Pomimo, że przygotowanie tak dużego i prestiżowego eventu zajęło nam mnóstwo czasu i energii – było warto! Ja z wielką przyjemnością zauważałem miłe gesty, wzajemne uśmiechy i bardzo serdeczne rozmowy. Atmosfera wzajemnej życzliwości, kojąca muzyka, zapach ogrodów, piękny widok jeziora i łagodna bryza na oświetlone wieczorem Toronto spowodowały, że wiele osób podchodziło do mnie pytając kiedy będzie następna impreza… Bo już byli gotowi zadeklarować swoją obecność. Muszę przyznać, że sam uważam, że warto kontynuować tradycję obchodów urodzin Radia i zapewniam, że nie będzie to za następne 20 lat.

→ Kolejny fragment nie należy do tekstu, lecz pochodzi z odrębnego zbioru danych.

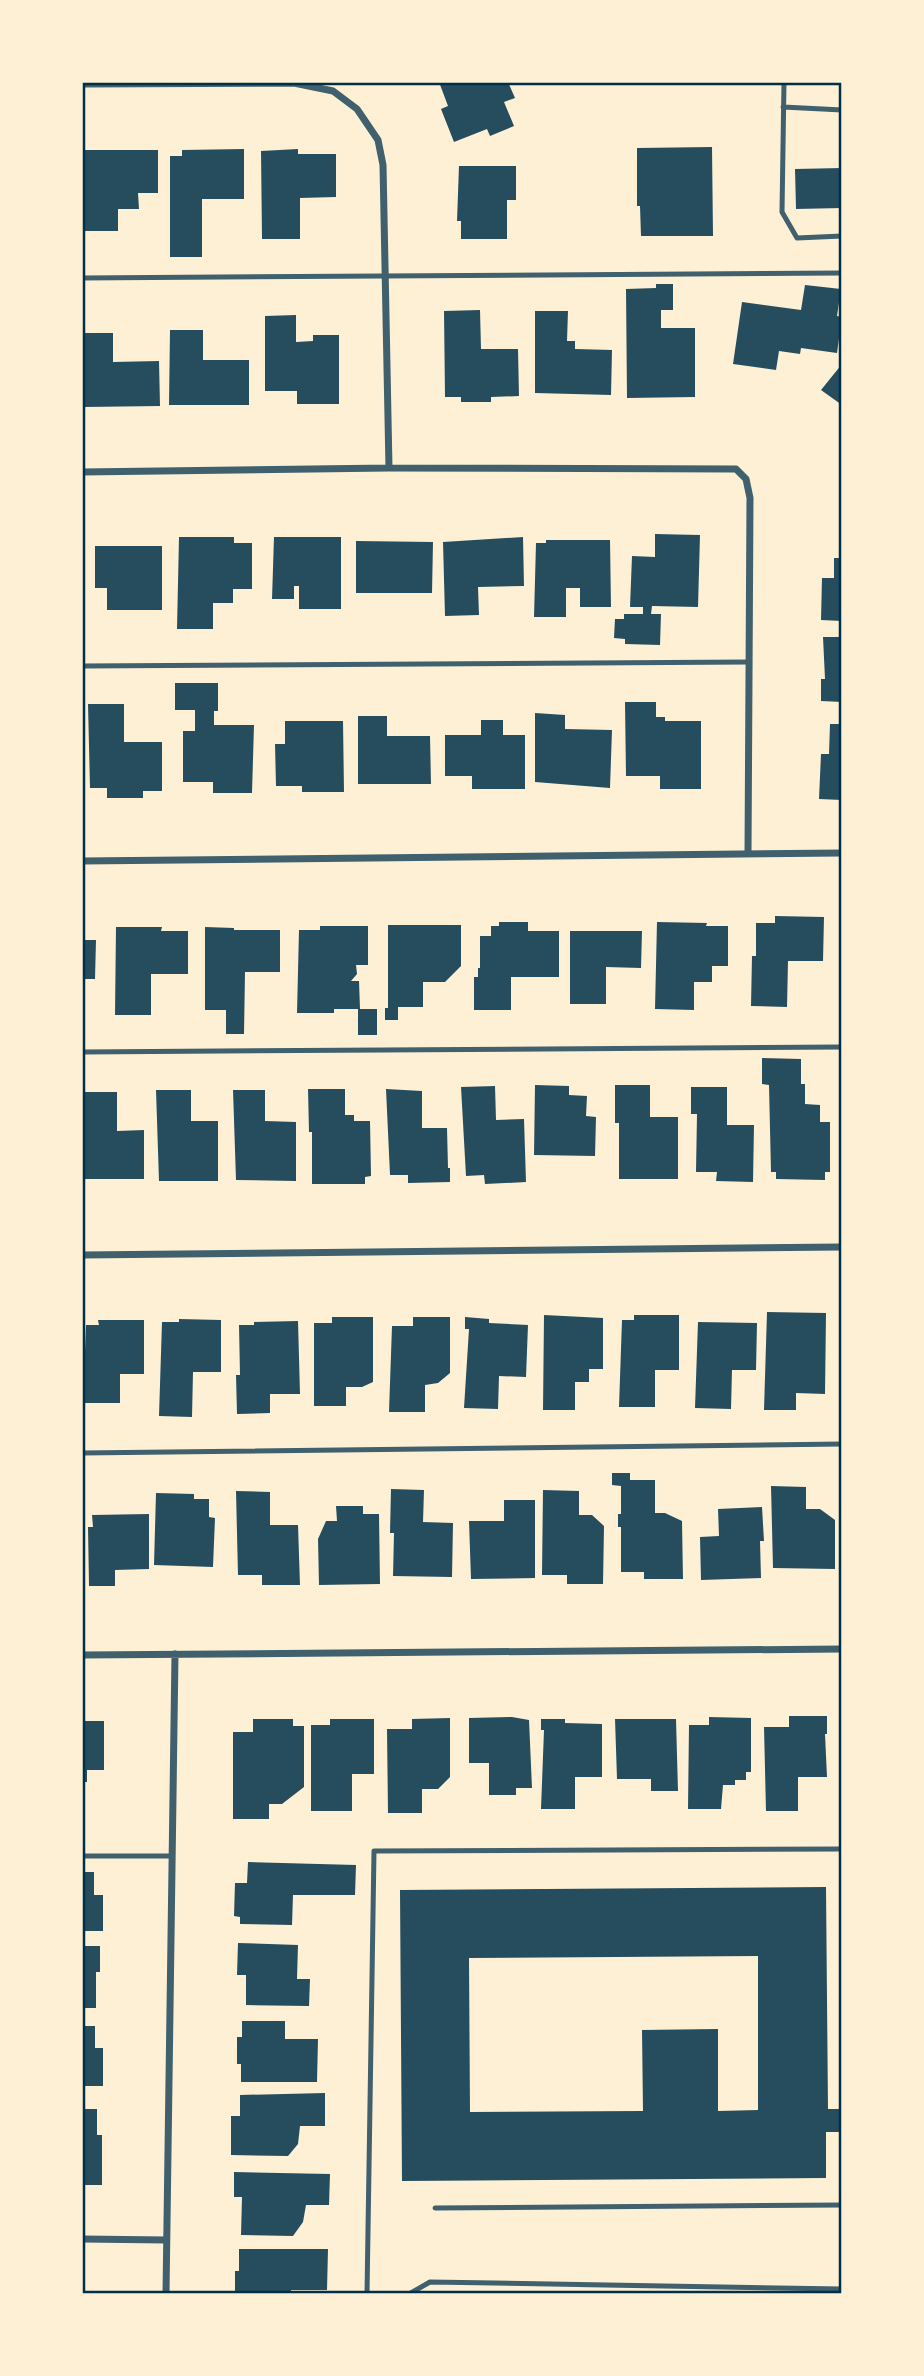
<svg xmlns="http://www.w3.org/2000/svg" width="924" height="2376" font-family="'Roboto Condensed',sans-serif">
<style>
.building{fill:#264d5e;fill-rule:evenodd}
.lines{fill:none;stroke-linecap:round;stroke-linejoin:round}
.service{stroke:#3f606c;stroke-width:5}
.minor{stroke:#3f606c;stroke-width:7}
.neatline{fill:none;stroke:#003049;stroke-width:2.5}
</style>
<rect width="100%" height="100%" fill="#fdf0d5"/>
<path class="building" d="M439,82H508L515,98L504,102L514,126L490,136L487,129L454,142L441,109L448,106Z
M712,147L713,236H641L640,206H637V148Z
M244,149V199H202V257H170V156H182V150Z
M298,149V154H336V197L300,198V239H262L261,151Z
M82,150H158V193H138L139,209H118V231H82Z
M459,166H516V200H507V239H461V221H457Z
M842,168V208L796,209L795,169Z
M656,284H673V310H661V328H695V397L627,398L626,289L656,288Z
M805,285L841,289L837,316L842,317L837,353L801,348L800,354L779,351L776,370L733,364L742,302L801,310Z
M480,310L481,349H518L519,396L491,397V402H461V397H445L444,311Z
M535,311H568L567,341H575V349L612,350L611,395L535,393Z
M296,315V342L313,341V335H339V404H297V391H265V316Z
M170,330H203V360H249V405H169Z
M82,333H113V362L159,361L160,406L84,407Z
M842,364V405L821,390Z
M655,534L700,535L698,607L652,606L651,614H661L660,645L625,644V639L614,638L615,619H624V614H643V607H630L632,556L655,557Z
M179,537H234V543H252V589H233V603H213V629H177Z
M274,537H341V609H299V586H294V599H272Z
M523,537L524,586L478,587L479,615L445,616L443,542Z
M546,540H610L611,607H580V588H566V617H534L536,543H546Z
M356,541L433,542L432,593H356Z
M95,546H162V610H107V588H95Z
M834,558H842V621L821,620L822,578H834Z
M823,637H842V702L821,701V679H825Z
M175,683H218V711H214V725H254L252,793H213V782H183V731H195V710H175Z
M625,702H656V717H665V721H701V789H660V776H626Z
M88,704H124V742H162V791H143V798H107V788H90Z
M535,713L565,715V729L612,730L610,788L535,782Z
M358,716H387V736H430L431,784H358Z
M481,720H503V735H525V789H472V776H445V735H481Z
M285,721H343L344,792H302V786H276L275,744H285Z
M830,724H842V800L819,799L821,754H829Z
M775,916L824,917L823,961H788L787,1007L751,1006L752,956H756V923H775Z
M499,922H528V931H559V977H511V1010H474V977H478V968H480V936H491V926H499Z
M657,922L707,923L706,926H728V966H712V982H694V1010L655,1009Z
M388,925H461V966L445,982H423V1007H398V1020H385V1008H388Z
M320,926H368V965H356L357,974L351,981H359L360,1009H334V1013H297L299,930H320Z
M116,927H162L161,931H188V974H151V1015H115Z
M205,927L234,928V930H280V972H245L244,1034H226V1010H205Z
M570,931H642L641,968L606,967V1004H570Z
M82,940H96L95,979H82Z
M358,1009H377V1035H358Z
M762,1058L801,1059V1084H805V1104L820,1105V1122H830V1172H825V1180L776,1179V1172H771L769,1085L762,1084Z
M535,1085L569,1086V1095L587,1096L586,1116L596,1117L595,1156L534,1155Z
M615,1085H650V1117H678V1179H619V1123H615Z
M495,1086L496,1120L524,1119L526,1182L485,1184L484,1175L466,1176L461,1087Z
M691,1087H727V1125H754L753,1182L716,1181L717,1172H696L697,1114H691Z
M308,1089H345V1115H354V1121H370L371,1176L365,1177V1184H312V1132H309Z
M386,1089L422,1091V1128H447L448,1168H450V1182L408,1183V1175H390Z
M156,1090H191V1121H218V1181H159Z
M233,1090H265V1121L296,1122V1181L236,1180Z
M82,1092H117V1131L144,1130V1179H82Z
M767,1312L826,1313L825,1394L796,1393V1410H764Z
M544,1315L603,1318V1369H589V1382H575V1410H543Z
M634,1315H679V1370H655V1407H619L622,1320H634Z
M332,1317H373V1382L362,1387H346V1406H314V1323H332Z
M413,1317H450V1373L438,1383L425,1385V1412H389L392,1326H413Z
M465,1317L489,1319V1323L528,1325L526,1377L499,1376L498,1409L464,1408L469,1329H465Z
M179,1319L221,1320V1372H193L192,1417L159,1416L162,1322H179Z
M98,1320H144V1374H120V1403H83L86,1325H99Z
M298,1321L300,1394H270V1413L237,1414L236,1375H240L239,1325H254V1322Z
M698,1322L757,1323L756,1370H732L731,1409L695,1408Z
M612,1473H630V1480H655V1513H665L682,1521L683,1579H644V1572H621V1527H618V1514H621V1486L612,1485Z
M771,1486L806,1487V1509H820L835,1520V1569L773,1568Z
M391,1489L424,1490L423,1522L453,1523L452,1577L393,1576L394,1533H390Z
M543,1490L579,1491V1515H592L604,1526L603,1584H567V1575H542Z
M236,1491L270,1492V1525H298L300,1585H262V1575H238Z
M156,1493L194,1494V1499H209V1517L215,1518L213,1567L154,1565Z
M504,1500H535V1578L471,1579L469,1521H504Z
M336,1506H363V1514H379L380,1584L319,1585L318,1539L326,1521H337Z
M762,1507L764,1541H760L761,1578L701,1580L700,1537L719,1536L718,1509Z
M149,1514V1569L115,1570V1586H89L88,1527H93L92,1515Z
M789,1716H827V1734H825L827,1777H798V1811H766L764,1727H789Z
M512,1717L529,1720L532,1788H516V1795H489V1763H469V1718Z
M709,1717L751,1718V1772H746V1780H735V1785H723L721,1809H688L689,1725H709Z
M450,1718V1777L438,1789H422V1813H388L387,1729H412V1719Z
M253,1719H293V1726H304V1787L282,1804H269V1819H233V1732H253Z
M330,1719H374V1774H352V1811H311V1725H330Z
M541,1719H565V1723L602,1724V1777H575V1809H541L544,1730H541Z
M615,1719H676L678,1791H651V1779H617Z
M82,1721H104V1770H87V1782H82Z
M248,1862L356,1865L355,1895H293L292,1925L240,1924V1917L234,1916L235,1883H247Z
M82,1872H94V1895H103V1931H82Z
M826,1887L828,2109H842V2132H826V2178L402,2181L400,1890ZM758,1956V2110L718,2111V2029L642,2030L643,2111L470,2112L469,1958Z
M238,1943L298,1945L297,1979H310L309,2006L246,2005V1975H237Z
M82,1946H100V1972H96V2008H82Z
M242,2021H285V2039H318L317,2082H241V2064H237V2037H242Z
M82,2026H95V2048H103V2086H82Z
M325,2093V2126H300L298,2144L288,2156L231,2155V2116H240V2095Z
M82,2109H97V2135H102V2185H82Z
M234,2172L330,2174L329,2205H306L303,2222L293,2236L241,2235L242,2197H234Z
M239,2249H328L327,2290H291V2294H235V2271H239Z"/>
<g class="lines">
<path class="service" d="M784,82L782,212L797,238L842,236
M783,107L842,110
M82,278L842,273
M82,666L748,662
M82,1052L842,1047
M82,1453L842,1444
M82,1856H171
M435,2208L842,2205
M367,2294L374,1851L842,1849
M409,2294L430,2282L842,2289"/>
<path class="minor" d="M82,84L294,83L333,91L357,109L378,140L383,165L389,468
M82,472L389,468L736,469L746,479L750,498L748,854
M82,861L842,853
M82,1255L842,1247
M82,1655L842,1649
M82,2239L166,2240
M166,2294L175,1654"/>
</g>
<rect width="924" height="2376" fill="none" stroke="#fdf0d5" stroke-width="168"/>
<rect x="84" y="84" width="756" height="2208" class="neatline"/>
</svg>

W imieniu swoim oraz załogi Radia 7 dziękuję Panu Konsulowi Krzysztofowi Grzelczykowi i pracownikom polskiego Konsulatu za współorganizację tego ważnego dla Polonii wydarzenia. Dziękuję też sponsorom, a są to: Peter Mielżynski Agency, Polska Credit Union, Domator Team, Forhomes Windows & Doors, Księgarnie Pegaz, Nova Printing, Dr. Zając Dental Clinic, Sławek Musiał Mortgage Broker, Advantage Group of Financing, EuroMax, Polimex, Smart Furniture, Eider Natural Herbal Village. Składam też gorące podziękowania fundatorom nagród na Loterię radiową: Realty Executives Domator, Aggie Janiak Agency, 5TH Avenue, Advantage Group of Finance i Queen Syrena Travel, Polimex, Hurtowni Maiami, pan Daniel, Ekran Film Festival, Holistic Healing Clinic, Pegaz, EuroMax, Patricia Baranowski – prawnik, European Massage and Physiotherapy Centr, Esteem Immigration Services.

Z całego serca dziękuję też wszystkim Państwu którzy kupili „cegiełki” dla Radia 7 – dzięki tej donacji będą Państwo obecni w studiu radiowym każdego dnia.